Nineteenth century economists applied deductive reasoning to axioms considered to be self-evident, and to simplifying assumptions which were thought to capture the essential features of economic activity. That methodology yielded concepts such as elasticity and utility, tools such as marginal analysis, and theorems such as the law of comparative costs. An extension of the relationships governing transactions between consumers and producers was considered to provide all that was necessary to understand the behaviour of the national economy.
The development, in the early 20th century, of systems of economic statistics enabled economists to use inductive reasoning to test theoretical findings against observed economic behaviour, and to develop new theories. Independently of that change, the concept emerged of the national economy as a closed interactive system. Such a system was found to behave in ways that could not be derived by aggregating the behaviour of its components. Analysis of the new concept provided explanations of recessions, unemployment and inflation that were not previously available. The application of empirical data and inductive reasoning to the new concept enabled those theories to be refined, and led to the development of forecasting models that could be used as tools of economic management.
The late 20th and early 21st centuries have seen further theoretical and empirical refinements and significant advances in the techniques of economic management
Classical economy
The "Classical" [1] period of economic thought began in 1776 with the publication of Adam Smith's The Wealth of Nations [2]. It expressed Enlightenment and Newtonian ideas that assumed a world of measurable forces and invariant laws.
Major economists following Smith included Jean-Baptiste Say[3] , Robert Malthus[4] and David Ricardo[5]. Ricardo's model laid the basis for the Classical Economy [1] that would become the mainstream economy thought for the whole of the 19th century.
Malthus
Malthus[4] (1766-1834) is most famous for his "Essay on the Principle of Population" [6] where he formulated the theory that population expanded at a geometric rate (or exponentially) while food production could only increase arithmetically. At a certain point, the population increase would outrun the food supply, and result in general misery. Malthusian models were a major inspirations for Charles Darwin's theory of Natural Selection (1859). Malthusian pessimism regarding depleting resources has become a major themes of the environmental movement.
Ricardo
David Ricardo [5] (1772-1823) set the theoretical fundamentals of the Classical Economy.
Ricardo's system depended on the idea of the marginal productivity of land, and was the inventor of the "marginal" concept. His idea was that the value of agricultural products (and hence food) was based on the amount of labour required to produce on the least fertile parcel of land. Hence the "Law of diminishing marginal productivity". Landlords owning land that was more fertile, and who could produce more for a given amount of land, obtained "rents". His conclusion was that the future was in buying land. He, of course, did not predict the tremendous increase in technology and productive capacity brought about by the capitalist system.
Ricardo was also responsible for the idea of comparative advantage in international trade [5]. His classic example was between wine and clothing and England and Portugal. Portugal was more efficient than England in producing both cloth and wine, but England had a comparative advantage in cloth production. He showed that it would be advantageous for Portugal to specialize in wine and England to specialize in cloth, and to trade with each other. This resulted in more wine and cloth all around.

- What needs to be done -
Rewrite the passage on the history of economic thought from "Major economists following" down to "the 19th century.", putting "dominant" in place of "mainstream".

- Supplied records -
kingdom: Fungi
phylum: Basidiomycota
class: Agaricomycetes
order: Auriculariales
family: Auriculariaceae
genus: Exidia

- Exercise solution -
Major economists following Smith included Jean-Baptiste Say[3] , Robert Malthus[4] and David Ricardo[5]. Ricardo's model laid the basis for the Classical Economy [1] that would become the dominant economy thought for the whole of the 19th century.